Stephanie Dinkins is a transmedia artist who creates experiences that spark dialog about race, gender, aging, and our future histories. Her work in AI and other mediums uses emerging technologies and social collaboration to work toward technological ecosystems based on care and social equity. Dinkins’ experiences with and explorations of artificial intelligence have led to a deep interest in how algorithmic systems impact communities of color in particular and all of our futures more generally.

Dinkins’ experiments with AI have led full circle to recognize the stories, myths, and cultural perspectives, aka data, that we hold and share form and inform society and have done so for millennia. She has concluded that our stories are our algorithms. We must value, grow, respect, and collaborate with each other’s stories (data) to build care and broadly compassionate values into the technological ecosystems that increasingly support our future.

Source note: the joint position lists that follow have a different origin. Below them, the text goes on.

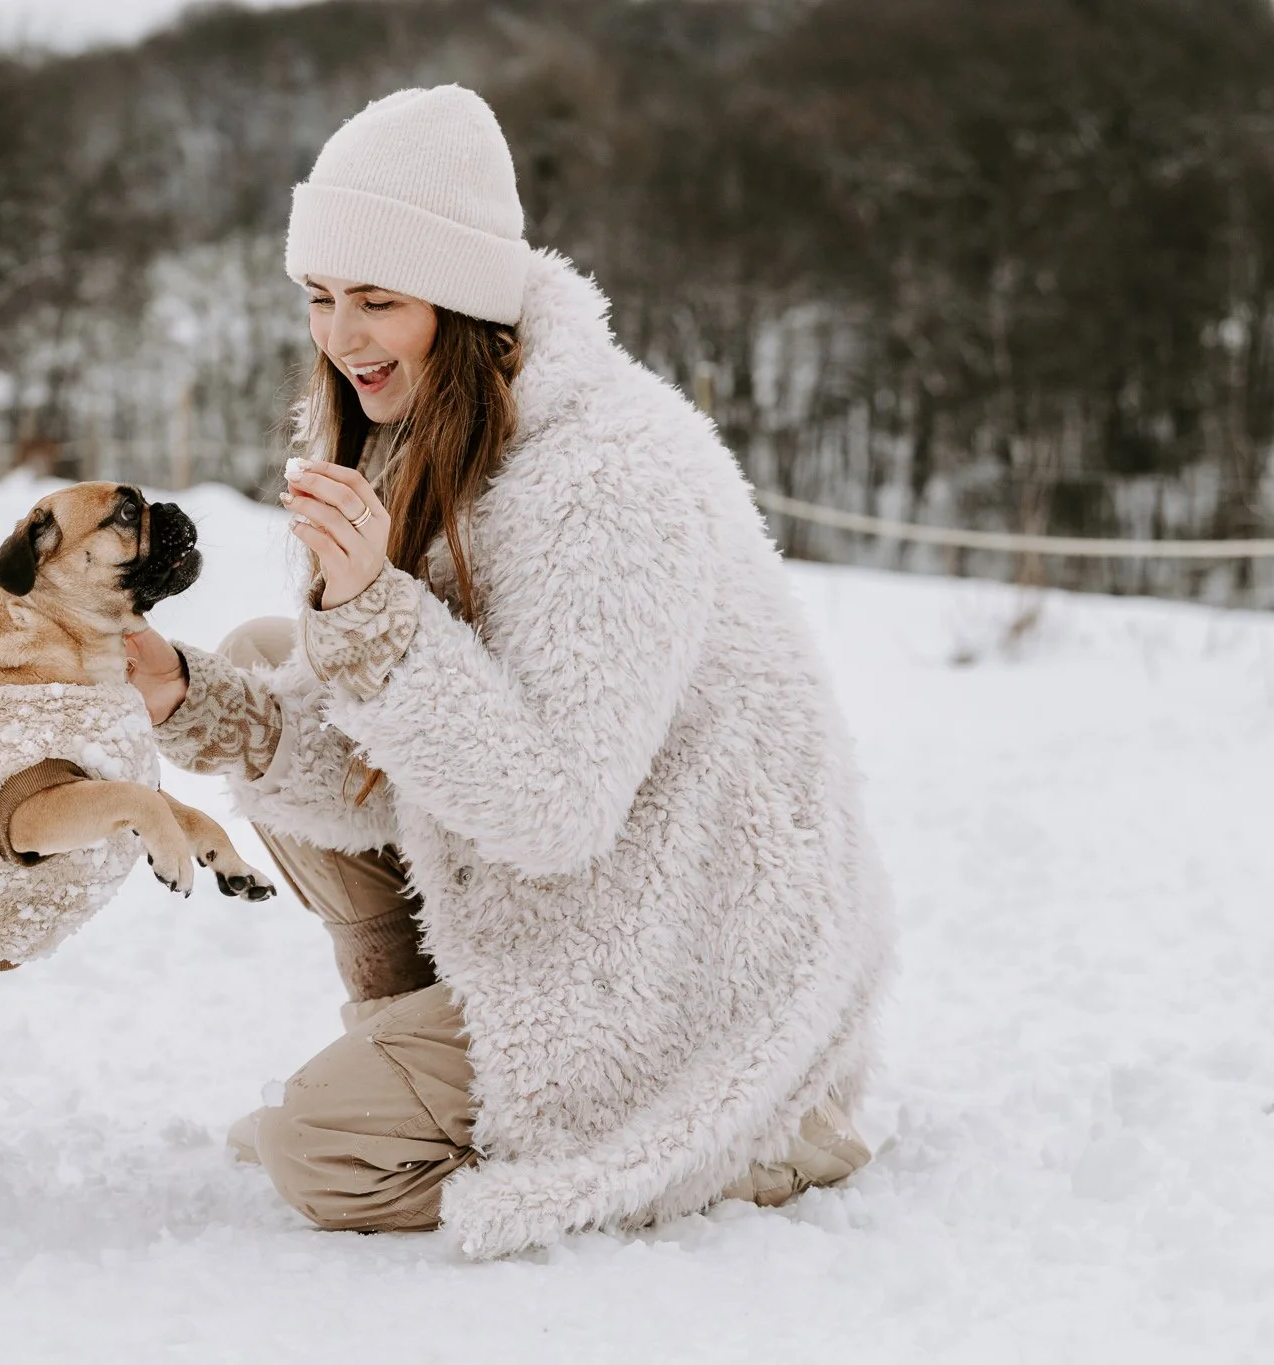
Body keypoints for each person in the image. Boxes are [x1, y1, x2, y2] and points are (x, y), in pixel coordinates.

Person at [123, 85, 894, 1260]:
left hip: (694, 947)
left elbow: (553, 815)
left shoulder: (605, 478)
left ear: (464, 299)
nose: (342, 338)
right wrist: (186, 701)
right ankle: (410, 1034)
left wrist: (377, 618)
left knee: (320, 1155)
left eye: (378, 300)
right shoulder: (409, 429)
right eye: (322, 300)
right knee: (261, 668)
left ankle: (770, 1128)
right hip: (572, 884)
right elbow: (380, 751)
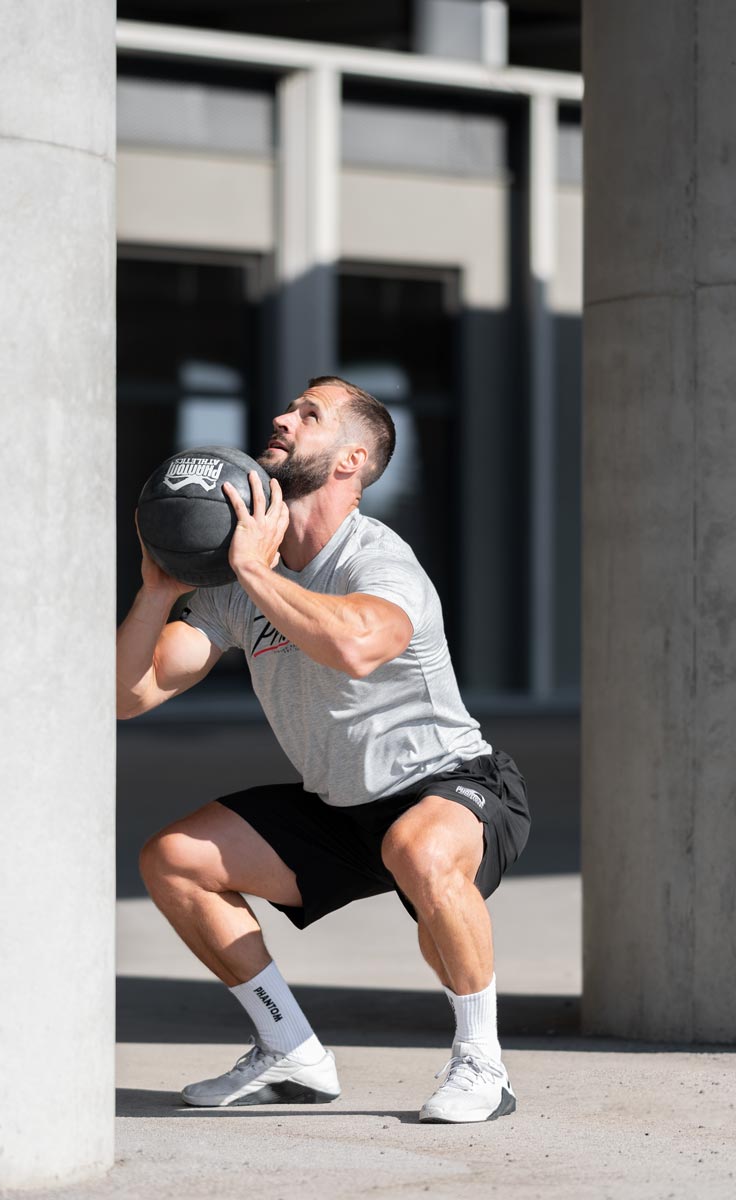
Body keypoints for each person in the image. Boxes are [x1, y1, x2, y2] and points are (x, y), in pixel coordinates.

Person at [116, 376, 530, 1123]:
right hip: (340, 807)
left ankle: (483, 1068)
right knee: (174, 858)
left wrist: (250, 569)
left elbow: (357, 645)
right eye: (288, 407)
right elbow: (129, 694)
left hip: (451, 784)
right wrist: (154, 592)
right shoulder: (234, 582)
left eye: (309, 415)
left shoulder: (377, 559)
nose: (282, 418)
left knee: (421, 853)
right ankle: (291, 1051)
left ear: (352, 462)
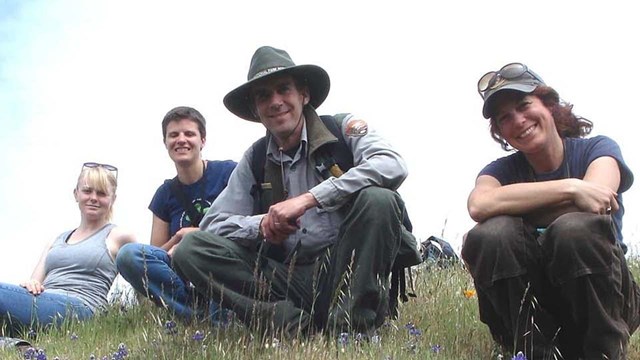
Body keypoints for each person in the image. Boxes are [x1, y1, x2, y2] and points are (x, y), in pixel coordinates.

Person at [172, 46, 420, 338]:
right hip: (285, 277)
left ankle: (349, 329)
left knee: (380, 199)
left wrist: (309, 199)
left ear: (304, 94)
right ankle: (287, 324)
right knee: (190, 249)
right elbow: (212, 225)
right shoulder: (255, 158)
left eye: (283, 89)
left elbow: (392, 165)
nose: (275, 102)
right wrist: (261, 225)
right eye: (264, 95)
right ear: (255, 109)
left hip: (345, 269)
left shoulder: (342, 129)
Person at [461, 63, 640, 359]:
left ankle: (604, 353)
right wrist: (572, 189)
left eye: (524, 105)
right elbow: (480, 205)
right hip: (535, 304)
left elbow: (597, 202)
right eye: (505, 118)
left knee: (574, 229)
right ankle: (533, 351)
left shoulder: (598, 150)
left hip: (604, 299)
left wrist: (516, 210)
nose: (518, 120)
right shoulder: (498, 171)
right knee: (491, 234)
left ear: (550, 106)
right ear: (501, 133)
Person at [116, 106, 236, 322]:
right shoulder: (164, 194)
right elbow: (157, 252)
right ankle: (193, 314)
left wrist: (197, 236)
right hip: (183, 269)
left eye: (189, 134)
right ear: (165, 143)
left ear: (203, 140)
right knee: (128, 255)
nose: (181, 140)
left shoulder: (228, 173)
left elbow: (244, 224)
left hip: (221, 261)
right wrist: (178, 238)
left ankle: (218, 317)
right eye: (174, 135)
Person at [0, 162, 135, 335]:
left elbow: (142, 282)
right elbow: (34, 282)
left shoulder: (119, 236)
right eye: (87, 191)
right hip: (44, 301)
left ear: (112, 199)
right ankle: (15, 344)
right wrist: (32, 284)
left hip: (82, 306)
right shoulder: (57, 240)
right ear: (76, 194)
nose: (94, 197)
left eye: (101, 193)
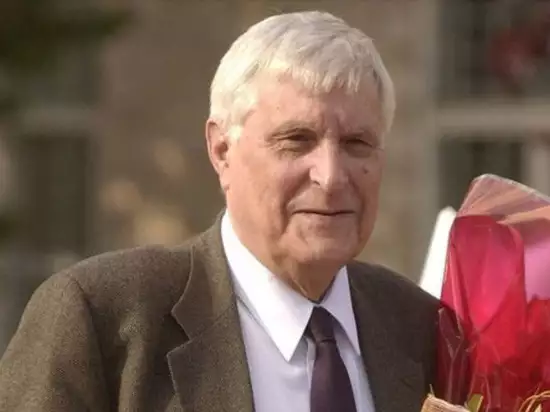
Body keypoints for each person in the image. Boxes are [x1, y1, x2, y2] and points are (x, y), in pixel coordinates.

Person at [0, 10, 438, 412]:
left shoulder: (423, 330)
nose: (331, 175)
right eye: (296, 141)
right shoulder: (104, 321)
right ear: (222, 149)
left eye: (357, 143)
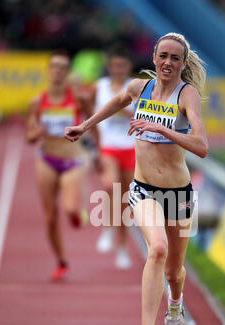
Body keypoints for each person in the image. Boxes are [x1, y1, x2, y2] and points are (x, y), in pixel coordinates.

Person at [64, 33, 208, 325]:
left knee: (175, 272)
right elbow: (116, 101)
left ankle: (176, 301)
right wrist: (85, 126)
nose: (168, 63)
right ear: (154, 58)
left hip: (178, 195)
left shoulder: (188, 96)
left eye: (175, 58)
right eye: (163, 56)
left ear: (183, 64)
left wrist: (162, 126)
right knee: (156, 249)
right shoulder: (137, 89)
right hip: (144, 189)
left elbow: (202, 146)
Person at [26, 50, 94, 281]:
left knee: (70, 210)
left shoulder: (78, 99)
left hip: (73, 159)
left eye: (62, 68)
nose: (57, 71)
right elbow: (29, 137)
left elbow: (94, 123)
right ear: (48, 70)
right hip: (46, 158)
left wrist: (101, 152)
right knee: (50, 218)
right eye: (54, 66)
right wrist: (37, 132)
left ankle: (77, 213)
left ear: (67, 73)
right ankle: (61, 260)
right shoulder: (37, 101)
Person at [93, 44, 135, 269]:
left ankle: (121, 248)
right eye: (115, 65)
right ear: (109, 67)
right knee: (110, 186)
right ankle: (108, 226)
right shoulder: (99, 87)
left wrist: (123, 109)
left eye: (122, 65)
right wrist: (96, 142)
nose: (118, 69)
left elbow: (144, 116)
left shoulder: (136, 88)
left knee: (125, 202)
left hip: (130, 148)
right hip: (109, 146)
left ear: (128, 67)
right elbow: (92, 114)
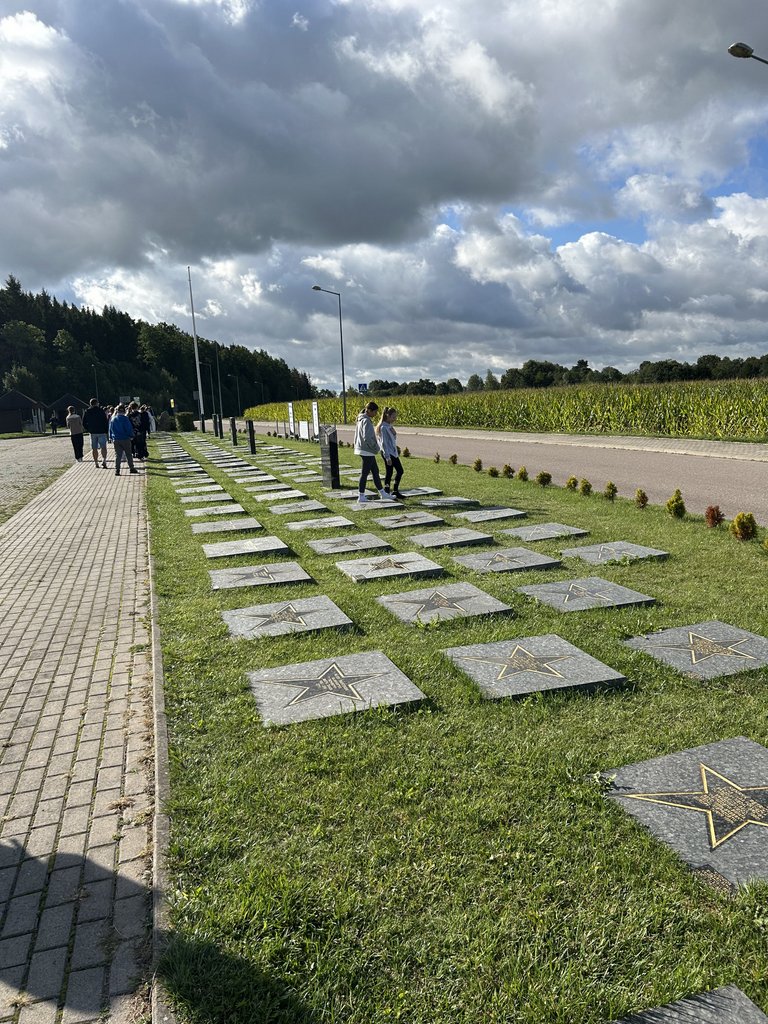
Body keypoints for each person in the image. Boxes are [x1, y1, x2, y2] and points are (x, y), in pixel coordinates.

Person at [353, 400, 395, 505]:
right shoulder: (366, 421)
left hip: (364, 449)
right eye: (375, 412)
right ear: (369, 410)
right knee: (364, 473)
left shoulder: (361, 419)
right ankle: (361, 496)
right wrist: (375, 447)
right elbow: (367, 438)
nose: (376, 414)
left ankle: (382, 493)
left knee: (375, 471)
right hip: (367, 450)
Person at [376, 406, 405, 499]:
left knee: (392, 472)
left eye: (395, 417)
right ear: (387, 416)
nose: (394, 419)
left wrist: (394, 434)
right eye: (393, 417)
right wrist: (387, 457)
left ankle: (392, 491)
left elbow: (392, 440)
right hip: (388, 453)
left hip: (392, 452)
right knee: (397, 471)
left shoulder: (389, 426)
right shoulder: (384, 427)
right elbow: (384, 443)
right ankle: (388, 491)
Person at [109, 404, 138, 475]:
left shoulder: (113, 419)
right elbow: (128, 428)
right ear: (124, 411)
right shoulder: (125, 419)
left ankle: (117, 470)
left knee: (118, 455)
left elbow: (110, 429)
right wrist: (131, 435)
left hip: (116, 439)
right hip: (125, 438)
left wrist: (111, 437)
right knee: (128, 454)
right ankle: (131, 468)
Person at [82, 398, 109, 468]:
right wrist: (106, 431)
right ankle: (104, 460)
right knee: (103, 447)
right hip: (101, 431)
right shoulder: (101, 411)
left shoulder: (87, 411)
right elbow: (105, 421)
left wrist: (88, 429)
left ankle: (96, 462)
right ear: (97, 403)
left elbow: (84, 422)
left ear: (90, 404)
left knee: (94, 448)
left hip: (93, 432)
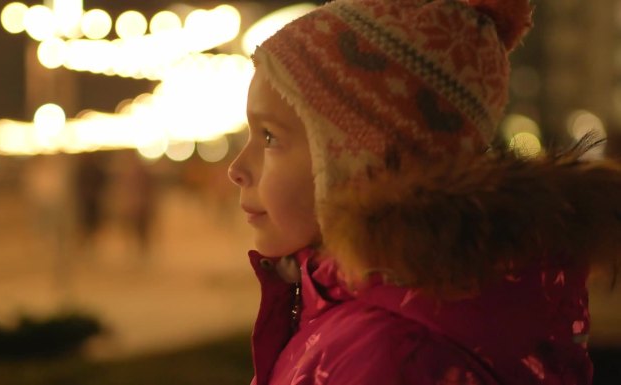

Dinkins teaches at Stony Brook University where she holds the Kusama Endowed Chair in Art. Dinkins earned an MFA from the Maryland Institute College of Art and is an alumna of the Whitney Independent Studies Program. She exhibits and publicly advocates for inclusive AI internationally at a broad spectrum of community, private, and institutional venues. Dinkins is a 2021 United States Artist Fellow and Knight Arts & Tech Fellow. Previous fellowships, residencies and support include the Artist Fellow of the Berggruen Institute and Lucas Artists Fellow in Visual Arts at Montalvo Art Center, CA, Onassis Foundation, Stanford Institute for Human-Centered Artificial Intelligence, Creative Capital, Soros Equality Fellowship, Data and Society Research Institute Fellowship,  Sundance New Frontiers Story Lab, Eyebeam, Pioneer Works Tech Lab, NEW INC, Blue Mountain Center; The Laundromat Project; Santa Fe Art Institute and Art/Omi.

The New York Times featured Dinkins in its pages as an AI influencer. Wired, Art In America, Artsy,  Art21, Hyperallergic, the BBC, Wilson Quarterly, and a host of popular podcasts have recently highlighted Dinkins’ art and ideas.